You may be paying for the office visit, and not really for the non-treatment or non-diagnosis. You can call the office and ask what it is you’re paying for, or if you look at the receipt they gave you, it should say it on there. It may be coded, but usually the number of the code will be listed somewhere on that receipt. If it is the office visit fee, then there’s nothing that you can really do. It’s basically paying for the time you spent there. Everybody pays for the office visit. Sometimes if you’re coming back for a recheck, to just check ears or throat or something that takes just a second to do, a doctor won’t charge, but for the first time, you pay.

MagsRags's avatar

If you walked out feeling dissatisfied with the care you received, you might consider writing a coherent and polite letter to the office manager. Sometimes charges are written off in the name of good customer relations.

john65pennington's avatar

You left out your co-payment fee of $10 or $20 dollars. apparently, you went to your doctor and he told you absolutely nothing? then, why did you go? you left out some very important details. we need details.

missyb's avatar

I did once. I wrote a polite letter explaining why I was dissatisfied and they waived the office visit fee, but I still needed to pay for all the lab work.

marinelife's avatar

You are paying for the doctor’s time.

How did it even occur that there was no trearment and no diagnosis? What was said?

Rarebear's avatar

Agree with @Marina.
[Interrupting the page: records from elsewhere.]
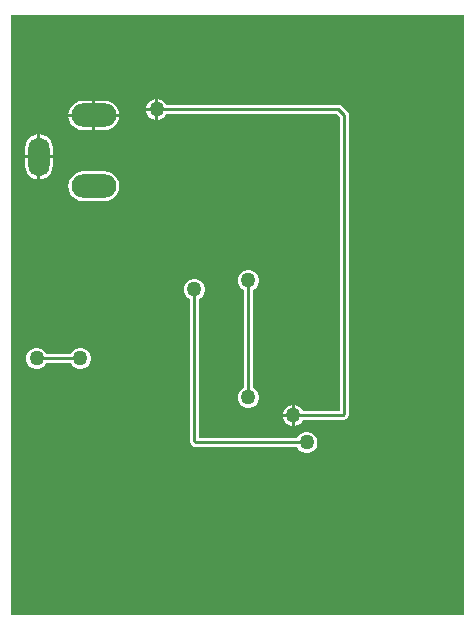
<source format=gbl>
G04*
G04 #@! TF.GenerationSoftware,Altium Limited,Altium Designer,23.5.1 (21)*
G04*
G04 Layer_Physical_Order=2*
G04 Layer_Color=16711680*
%FSLAX44Y44*%
%MOMM*%
G71*
G04*
G04 #@! TF.SameCoordinates,ED751DBE-17B5-46BE-BD0A-66C7010D1C8E*
G04*
G04*
G04 #@! TF.FilePolarity,Positive*
G04*
G01*
G75*
%ADD15C,0.2540*%
%ADD26O,3.8000X2.0000*%
%ADD27O,1.8000X3.3000*%
%ADD28C,1.2700*%
G36*
X383540D02*
X0D01*
Y508000D01*
X383540D01*
Y0D01*
D02*
G37*
%LPC*%
G36*
X121920Y436853D02*
X119759Y436274D01*
X117731Y435104D01*
X116076Y433449D01*
X114906Y431421D01*
X114327Y429260D01*
X121920D01*
Y436853D01*
D02*
G37*
G36*
X78850Y435558D02*
X71120D01*
Y424180D01*
X91331D01*
X91067Y426184D01*
X89804Y429234D01*
X87794Y431854D01*
X85174Y433864D01*
X82124Y435127D01*
X78850Y435558D01*
D02*
G37*
G36*
X68580D02*
X60850D01*
X57576Y435127D01*
X54526Y433864D01*
X51906Y431854D01*
X49896Y429234D01*
X48633Y426184D01*
X48369Y424180D01*
X68580D01*
Y435558D01*
D02*
G37*
G36*
X121920Y426720D02*
X114327D01*
X114906Y424559D01*
X116076Y422531D01*
X117731Y420876D01*
X119759Y419706D01*
X121920Y419127D01*
Y426720D01*
D02*
G37*
G36*
X91331Y421640D02*
X71120D01*
Y410262D01*
X78850D01*
X82124Y410693D01*
X85174Y411956D01*
X87794Y413966D01*
X89804Y416586D01*
X91067Y419636D01*
X91331Y421640D01*
D02*
G37*
G36*
X68580D02*
X48369D01*
X48633Y419636D01*
X49896Y416586D01*
X51906Y413966D01*
X54526Y411956D01*
X57576Y410693D01*
X60850Y410262D01*
X68580D01*
Y421640D01*
D02*
G37*
G36*
X24620Y406882D02*
Y389180D01*
X34990D01*
Y395410D01*
X34593Y398423D01*
X33430Y401230D01*
X31580Y403640D01*
X29170Y405490D01*
X26363Y406653D01*
X24620Y406882D01*
D02*
G37*
G36*
X22080D02*
X20337Y406653D01*
X17530Y405490D01*
X15120Y403640D01*
X13270Y401230D01*
X12107Y398423D01*
X11710Y395410D01*
Y389180D01*
X22080D01*
Y406882D01*
D02*
G37*
G36*
X34990Y386640D02*
X24620D01*
Y368938D01*
X26363Y369167D01*
X29170Y370330D01*
X31580Y372180D01*
X33430Y374590D01*
X34593Y377397D01*
X34990Y380410D01*
Y386640D01*
D02*
G37*
G36*
X22080D02*
X11710D01*
Y380410D01*
X12107Y377397D01*
X13270Y374590D01*
X15120Y372180D01*
X17530Y370330D01*
X20337Y369167D01*
X22080Y368938D01*
Y386640D01*
D02*
G37*
G36*
X78850Y375558D02*
X60850D01*
X57576Y375127D01*
X54526Y373864D01*
X51906Y371854D01*
X49896Y369234D01*
X48633Y366184D01*
X48202Y362910D01*
X48633Y359636D01*
X49896Y356586D01*
X51906Y353966D01*
X54526Y351956D01*
X57576Y350693D01*
X60850Y350262D01*
X78850D01*
X82124Y350693D01*
X85174Y351956D01*
X87794Y353966D01*
X89804Y356586D01*
X91067Y359636D01*
X91498Y362910D01*
X91067Y366184D01*
X89804Y369234D01*
X87794Y371854D01*
X85174Y373864D01*
X82124Y375127D01*
X78850Y375558D01*
D02*
G37*
G36*
X59590Y226060D02*
X57250D01*
X54989Y225454D01*
X52961Y224284D01*
X51306Y222629D01*
X50398Y221055D01*
X29613D01*
X28704Y222629D01*
X27049Y224284D01*
X25021Y225454D01*
X22760Y226060D01*
X20420D01*
X18159Y225454D01*
X16131Y224284D01*
X14476Y222629D01*
X13306Y220601D01*
X12700Y218340D01*
Y216000D01*
X13306Y213739D01*
X14476Y211711D01*
X16131Y210056D01*
X18159Y208886D01*
X20420Y208280D01*
X22760D01*
X25021Y208886D01*
X27049Y210056D01*
X28704Y211711D01*
X29613Y213285D01*
X50398D01*
X51306Y211711D01*
X52961Y210056D01*
X54989Y208886D01*
X57250Y208280D01*
X59590D01*
X61851Y208886D01*
X63879Y210056D01*
X65534Y211711D01*
X66704Y213739D01*
X67310Y216000D01*
Y218340D01*
X66704Y220601D01*
X65534Y222629D01*
X63879Y224284D01*
X61851Y225454D01*
X59590Y226060D01*
D02*
G37*
G36*
X201830Y292100D02*
X199490D01*
X197229Y291494D01*
X195201Y290324D01*
X193546Y288669D01*
X192376Y286641D01*
X191770Y284380D01*
Y282040D01*
X192376Y279779D01*
X193546Y277751D01*
X195201Y276096D01*
X196775Y275187D01*
Y192173D01*
X195201Y191264D01*
X193546Y189609D01*
X192376Y187581D01*
X191770Y185320D01*
Y182980D01*
X192376Y180719D01*
X193546Y178691D01*
X195201Y177036D01*
X197229Y175866D01*
X199490Y175260D01*
X201830D01*
X204091Y175866D01*
X206119Y177036D01*
X207774Y178691D01*
X208944Y180719D01*
X209550Y182980D01*
Y185320D01*
X208944Y187581D01*
X207774Y189609D01*
X206119Y191264D01*
X204545Y192173D01*
Y275187D01*
X206119Y276096D01*
X207774Y277751D01*
X208944Y279779D01*
X209550Y282040D01*
Y284380D01*
X208944Y286641D01*
X207774Y288669D01*
X206119Y290324D01*
X204091Y291494D01*
X201830Y292100D01*
D02*
G37*
G36*
X124460Y436853D02*
Y427990D01*
Y419127D01*
X126621Y419706D01*
X128649Y420876D01*
X130304Y422531D01*
X131213Y424105D01*
X275251D01*
X278055Y421301D01*
Y172795D01*
X246782D01*
X245874Y174369D01*
X244219Y176024D01*
X242191Y177194D01*
X240030Y177773D01*
Y168910D01*
Y160047D01*
X242191Y160626D01*
X244219Y161796D01*
X245874Y163451D01*
X246782Y165025D01*
X280452D01*
X281939Y165321D01*
X283199Y166163D01*
X284687Y167651D01*
X285529Y168911D01*
X285825Y170398D01*
Y422910D01*
X285529Y424397D01*
X284687Y425657D01*
X279607Y430737D01*
X278347Y431579D01*
X276860Y431875D01*
X131213D01*
X130304Y433449D01*
X128649Y435104D01*
X126621Y436274D01*
X124460Y436853D01*
D02*
G37*
G36*
X237490Y177773D02*
X235329Y177194D01*
X233301Y176024D01*
X231646Y174369D01*
X230476Y172341D01*
X229897Y170180D01*
X237490D01*
Y177773D01*
D02*
G37*
G36*
Y167640D02*
X229897D01*
X230476Y165479D01*
X231646Y163451D01*
X233301Y161796D01*
X235329Y160626D01*
X237490Y160047D01*
Y167640D01*
D02*
G37*
G36*
X156110Y284480D02*
X153770D01*
X151509Y283874D01*
X149481Y282704D01*
X147826Y281049D01*
X146656Y279021D01*
X146050Y276760D01*
Y274420D01*
X146656Y272159D01*
X147826Y270131D01*
X149481Y268476D01*
X151055Y267568D01*
Y147538D01*
X151351Y146051D01*
X152193Y144791D01*
X153681Y143303D01*
X154941Y142461D01*
X156428Y142165D01*
X242167D01*
X243076Y140591D01*
X244731Y138936D01*
X246759Y137766D01*
X249020Y137160D01*
X251360D01*
X253621Y137766D01*
X255649Y138936D01*
X257304Y140591D01*
X258474Y142619D01*
X259080Y144880D01*
Y147220D01*
X258474Y149481D01*
X257304Y151509D01*
X255649Y153164D01*
X253621Y154334D01*
X251360Y154940D01*
X249020D01*
X246759Y154334D01*
X244731Y153164D01*
X243076Y151509D01*
X242167Y149935D01*
X158825D01*
Y267568D01*
X160399Y268476D01*
X162054Y270131D01*
X163224Y272159D01*
X163830Y274420D01*
Y276760D01*
X163224Y279021D01*
X162054Y281049D01*
X160399Y282704D01*
X158371Y283874D01*
X156110Y284480D01*
D02*
G37*
%LPD*%
D15*
X276860Y427990D02*
X281940Y422910D01*
X238760Y168910D02*
X280452D01*
X281940Y170398D01*
Y422910D01*
X154940Y147538D02*
Y275590D01*
X156428Y146050D02*
X250190D01*
X154940Y147538D02*
X156428Y146050D01*
X123190Y427990D02*
X276860D01*
X21590Y217170D02*
X58420D01*
X200660Y184150D02*
Y283210D01*
D26*
X69850Y362910D02*
D03*
Y422910D02*
D03*
D27*
X23350Y387910D02*
D03*
D28*
X250190Y146050D02*
D03*
X154940Y275590D02*
D03*
X238760Y168910D02*
D03*
X58420Y217170D02*
D03*
X21590D02*
D03*
X200660Y283210D02*
D03*
Y184150D02*
D03*
X123190Y427990D02*
D03*
M02*

</source>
You’re paying for the doctor’s time. And sometimes there is nothing wrong to make a diagnosis.

casheroo's avatar

I don’t know about you, but I don’t think we’d have specialists if one doctor could magically diagnose us in one visit. I’d need more details on why you feel they did nothing. Maybe there was nothing wrong with you. You still took up their time.

missyb's avatar

In my case the doctor I was scheduled to see, who was a specialist, went on maternity leave. I didn’t find out I was seeing a different doctor until almost the end of the visit. I had never been there before, so I didn’t know any of them. I ended up re-scheduling with the original doctor a couple of months later, who gave me a proper diagnoses and treatment.

CorwinofAmber's avatar

@ All: This was not a personal encounter which I experienced; this was very simply a customer service question… @ casheroo: You took my time; should I bill you too? ;))

marinelife's avatar

@CorwinofAmber It is not the same thing at all. You went to see the doctor in a professional setting with an expectation of payment.